## Data supplied

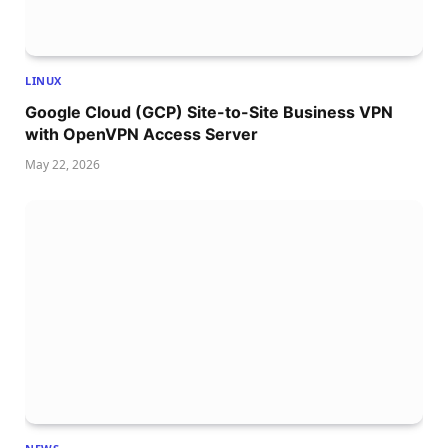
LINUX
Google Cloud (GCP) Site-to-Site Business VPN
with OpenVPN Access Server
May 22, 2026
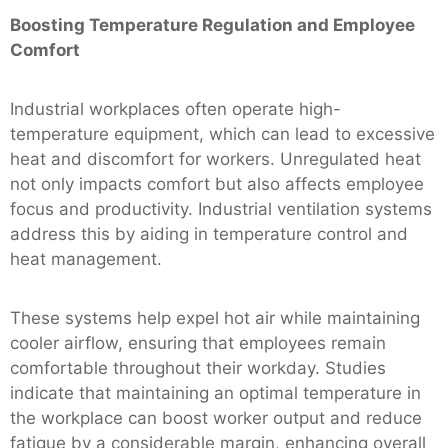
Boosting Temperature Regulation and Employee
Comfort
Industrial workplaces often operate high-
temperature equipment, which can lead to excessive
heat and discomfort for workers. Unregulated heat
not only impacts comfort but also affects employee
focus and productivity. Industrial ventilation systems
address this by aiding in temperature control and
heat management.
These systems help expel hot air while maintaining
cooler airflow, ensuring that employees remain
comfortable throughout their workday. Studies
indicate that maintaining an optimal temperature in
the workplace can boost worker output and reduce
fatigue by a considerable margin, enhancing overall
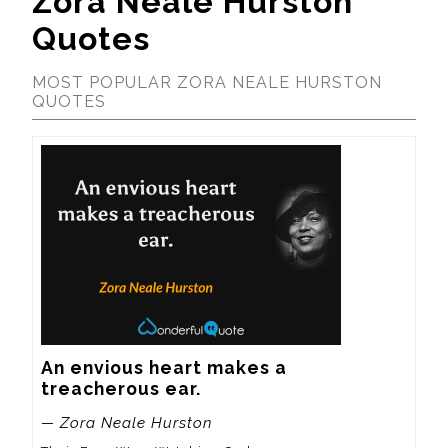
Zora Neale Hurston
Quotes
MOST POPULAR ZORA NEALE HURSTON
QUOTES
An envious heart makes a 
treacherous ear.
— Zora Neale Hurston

...

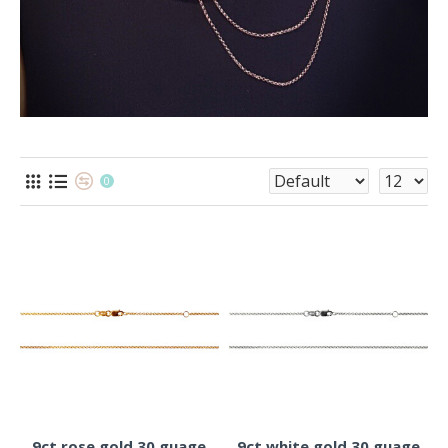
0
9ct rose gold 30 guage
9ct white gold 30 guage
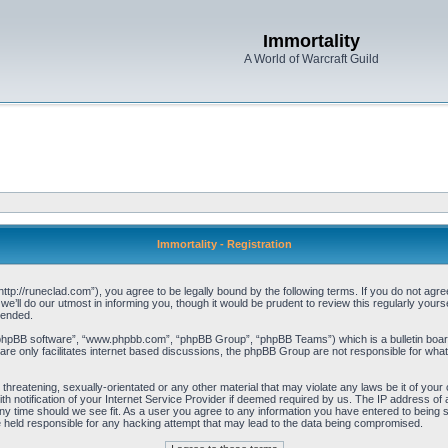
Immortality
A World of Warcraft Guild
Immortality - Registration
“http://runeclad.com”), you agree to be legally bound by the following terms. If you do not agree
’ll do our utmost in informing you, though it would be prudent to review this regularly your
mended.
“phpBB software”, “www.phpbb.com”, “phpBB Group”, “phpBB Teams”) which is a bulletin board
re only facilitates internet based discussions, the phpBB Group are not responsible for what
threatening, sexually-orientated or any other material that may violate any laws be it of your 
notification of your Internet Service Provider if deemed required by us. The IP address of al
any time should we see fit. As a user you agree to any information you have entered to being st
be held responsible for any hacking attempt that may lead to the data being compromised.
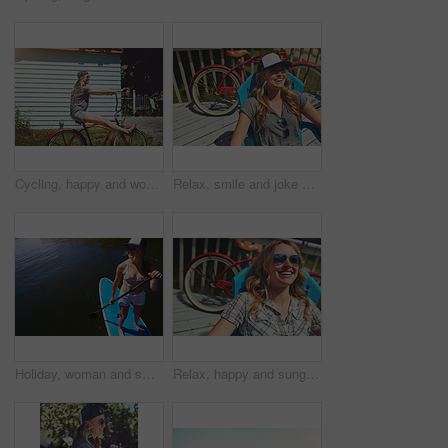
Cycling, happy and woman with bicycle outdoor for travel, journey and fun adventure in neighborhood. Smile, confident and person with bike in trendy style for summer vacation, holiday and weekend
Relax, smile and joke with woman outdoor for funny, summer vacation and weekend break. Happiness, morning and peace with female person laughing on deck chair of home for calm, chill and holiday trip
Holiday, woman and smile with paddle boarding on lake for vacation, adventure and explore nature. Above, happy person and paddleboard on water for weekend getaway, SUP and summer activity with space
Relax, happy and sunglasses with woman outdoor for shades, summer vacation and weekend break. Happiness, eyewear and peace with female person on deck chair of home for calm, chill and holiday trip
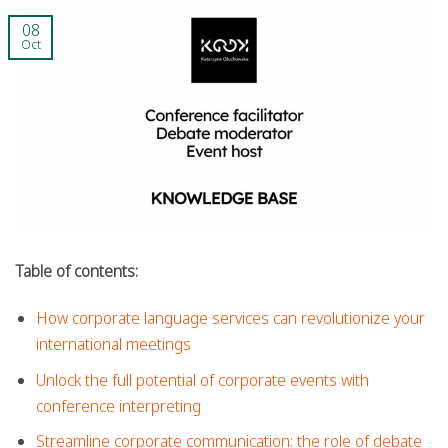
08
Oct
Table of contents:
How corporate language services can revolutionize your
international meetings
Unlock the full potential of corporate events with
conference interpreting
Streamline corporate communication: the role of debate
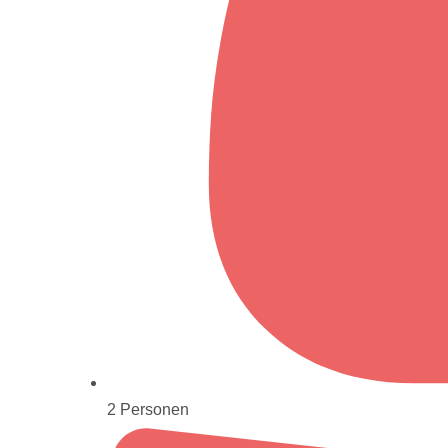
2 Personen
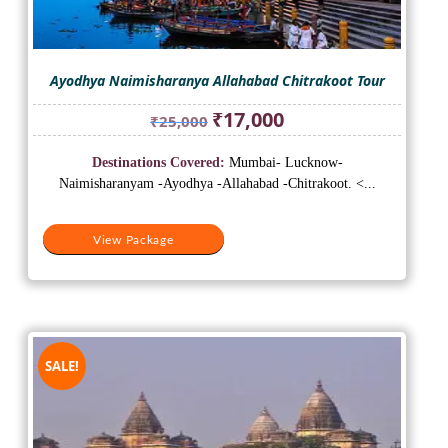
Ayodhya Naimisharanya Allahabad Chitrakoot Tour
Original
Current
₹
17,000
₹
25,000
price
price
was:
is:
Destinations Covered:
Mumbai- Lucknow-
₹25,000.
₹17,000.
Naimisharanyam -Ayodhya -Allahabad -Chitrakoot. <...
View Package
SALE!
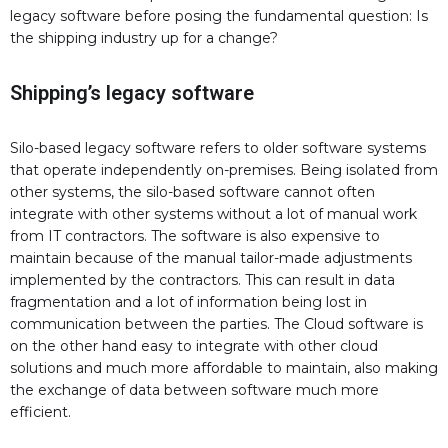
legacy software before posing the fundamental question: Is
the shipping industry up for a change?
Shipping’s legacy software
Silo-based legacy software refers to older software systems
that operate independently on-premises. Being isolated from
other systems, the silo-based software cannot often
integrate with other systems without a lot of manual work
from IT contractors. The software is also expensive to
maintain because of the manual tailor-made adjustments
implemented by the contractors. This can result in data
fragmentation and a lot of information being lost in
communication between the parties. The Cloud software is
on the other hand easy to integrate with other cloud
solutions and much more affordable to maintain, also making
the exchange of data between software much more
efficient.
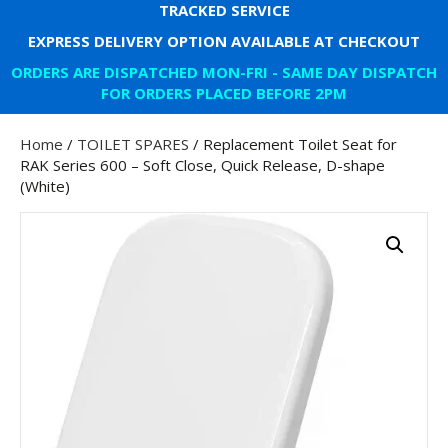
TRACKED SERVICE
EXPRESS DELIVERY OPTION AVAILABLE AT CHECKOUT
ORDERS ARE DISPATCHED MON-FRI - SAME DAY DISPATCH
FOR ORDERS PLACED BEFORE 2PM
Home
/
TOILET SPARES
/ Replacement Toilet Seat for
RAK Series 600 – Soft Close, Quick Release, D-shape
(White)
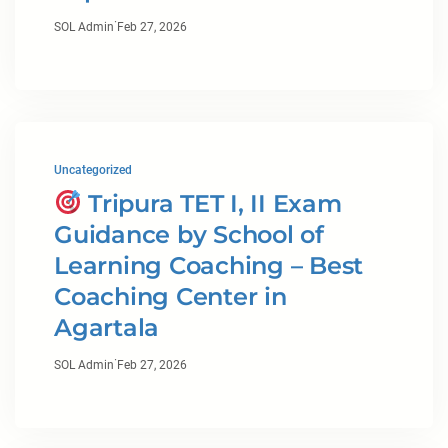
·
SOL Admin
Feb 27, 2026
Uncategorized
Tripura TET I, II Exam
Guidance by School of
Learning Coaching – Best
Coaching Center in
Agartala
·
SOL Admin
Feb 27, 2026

--

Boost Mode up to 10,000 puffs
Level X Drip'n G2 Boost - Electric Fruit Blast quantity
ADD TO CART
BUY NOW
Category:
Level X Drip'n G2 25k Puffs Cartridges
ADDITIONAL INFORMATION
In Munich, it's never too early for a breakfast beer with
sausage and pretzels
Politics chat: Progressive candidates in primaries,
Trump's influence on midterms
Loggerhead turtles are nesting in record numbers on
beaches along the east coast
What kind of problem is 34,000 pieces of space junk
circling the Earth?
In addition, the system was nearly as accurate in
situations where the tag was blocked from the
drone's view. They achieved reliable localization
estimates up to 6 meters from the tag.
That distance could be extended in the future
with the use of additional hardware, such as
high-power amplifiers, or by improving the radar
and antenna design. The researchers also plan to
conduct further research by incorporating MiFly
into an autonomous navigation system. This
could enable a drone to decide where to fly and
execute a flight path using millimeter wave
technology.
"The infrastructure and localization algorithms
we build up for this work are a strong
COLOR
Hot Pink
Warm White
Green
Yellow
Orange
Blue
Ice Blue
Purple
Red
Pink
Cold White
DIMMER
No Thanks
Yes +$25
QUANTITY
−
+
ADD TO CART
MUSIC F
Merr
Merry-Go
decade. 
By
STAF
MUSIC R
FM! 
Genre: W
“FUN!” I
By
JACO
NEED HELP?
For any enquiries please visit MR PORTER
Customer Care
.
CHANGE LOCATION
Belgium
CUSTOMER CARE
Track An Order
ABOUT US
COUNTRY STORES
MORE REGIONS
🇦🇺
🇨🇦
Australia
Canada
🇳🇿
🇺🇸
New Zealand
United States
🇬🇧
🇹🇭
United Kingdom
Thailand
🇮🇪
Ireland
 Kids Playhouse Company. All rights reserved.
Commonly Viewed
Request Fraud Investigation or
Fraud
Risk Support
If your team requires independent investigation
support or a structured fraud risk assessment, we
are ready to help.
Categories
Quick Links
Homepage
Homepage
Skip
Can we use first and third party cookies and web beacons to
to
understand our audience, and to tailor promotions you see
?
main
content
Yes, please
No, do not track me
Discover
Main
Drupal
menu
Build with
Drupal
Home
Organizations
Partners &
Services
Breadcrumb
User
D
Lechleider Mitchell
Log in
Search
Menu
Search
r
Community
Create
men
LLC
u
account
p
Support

## Directions
Go through the entries above and report each line with the string "chill" in it.

## Solved problem
Relax, smile and joke with woman outdoor for funny, summer vacation and weekend break. Happiness, morning and peace with female person laughing on deck chair of home for calm, chill and holiday trip
Relax, happy and sunglasses with woman outdoor for shades, summer vacation and weekend break. Happiness, eyewear and peace with female person on deck chair of home for calm, chill and holiday trip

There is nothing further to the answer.